Waugh’s dissection of Rex Mottram (who bears some similarities to Max Aitkin, Lord Beaverbrook) extended to Rex’s politics, which were elastic. At first he’s comfortable with the Tories, whose old money, if not always invested wisely by Mottram standards, nonetheless speaks of a social stature he craves. Later, as the political winds blow from other directions, Rex blows with them, “flirt[ing] with communists and fascists,” moving with dispatch wherever opportunity and power beckon.
At the bottom of Rex Mottram, there is no bottom; or, as Julia puts it: “Rex isn’t anybody at all. . . . He just doesn’t exist,” as least in any humanly substantial way. He isn’t so much stupid as utterly ignorant. He isn’t so much immoral as amoral. He isn’t wantonly cruel; he’s simply callous, unable to understand how others could not perceive that his way is the best way, the expedient way, successful way – the only way, these days.

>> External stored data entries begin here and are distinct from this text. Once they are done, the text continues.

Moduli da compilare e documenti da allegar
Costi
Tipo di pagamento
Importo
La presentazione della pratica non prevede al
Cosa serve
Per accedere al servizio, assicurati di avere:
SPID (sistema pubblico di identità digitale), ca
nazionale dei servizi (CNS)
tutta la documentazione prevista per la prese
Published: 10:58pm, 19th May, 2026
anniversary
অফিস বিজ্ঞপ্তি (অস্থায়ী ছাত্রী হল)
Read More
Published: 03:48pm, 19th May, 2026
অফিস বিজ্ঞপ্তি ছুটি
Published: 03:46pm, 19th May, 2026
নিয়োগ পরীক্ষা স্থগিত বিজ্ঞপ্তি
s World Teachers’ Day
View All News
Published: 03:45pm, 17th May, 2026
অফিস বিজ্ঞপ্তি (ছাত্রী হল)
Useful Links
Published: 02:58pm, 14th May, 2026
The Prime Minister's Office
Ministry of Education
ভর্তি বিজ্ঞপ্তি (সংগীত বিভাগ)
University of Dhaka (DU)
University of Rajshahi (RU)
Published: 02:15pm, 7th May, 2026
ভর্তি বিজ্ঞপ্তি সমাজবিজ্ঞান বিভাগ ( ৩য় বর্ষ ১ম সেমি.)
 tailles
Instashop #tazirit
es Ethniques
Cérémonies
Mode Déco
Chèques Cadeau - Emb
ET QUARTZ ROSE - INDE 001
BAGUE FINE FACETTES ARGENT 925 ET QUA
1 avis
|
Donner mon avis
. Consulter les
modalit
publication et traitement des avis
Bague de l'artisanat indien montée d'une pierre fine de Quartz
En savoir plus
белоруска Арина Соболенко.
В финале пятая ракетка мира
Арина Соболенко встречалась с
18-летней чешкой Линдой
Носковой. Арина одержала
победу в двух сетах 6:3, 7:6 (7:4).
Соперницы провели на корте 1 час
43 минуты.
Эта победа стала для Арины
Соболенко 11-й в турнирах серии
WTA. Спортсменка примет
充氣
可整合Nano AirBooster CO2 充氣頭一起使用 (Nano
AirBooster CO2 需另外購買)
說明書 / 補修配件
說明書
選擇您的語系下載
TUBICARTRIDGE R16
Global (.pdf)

Republicans are now faced with the choice of whether they want the 21st-century instantiation of Rex Mottram, the man without qualities, as their presidential candidate. In creating Rex, one of the great English novelists of our time unwittingly created a portrait of Donald Trump, who displays just about every attribute of Rex Mottram except Rex’s suave manners. That portrait should be studied carefully in the days and weeks ahead. And while considering whether “a tiny bit of a man” pretending to be whole is a fit vessel for America’s noblest aspirations – or even a plausible repository for anger and frustration – all of us might also ponder just what has happened to us, that Rex Mottram’s doppelgänger has drawn the fierce, and sometimes violent, loyalty of so many.
— George Weigel is distinguished Senior Fellow of Washington’s Ethics and Public Policy Center, where he holds the William E. Simon Chair in Catholic Studies.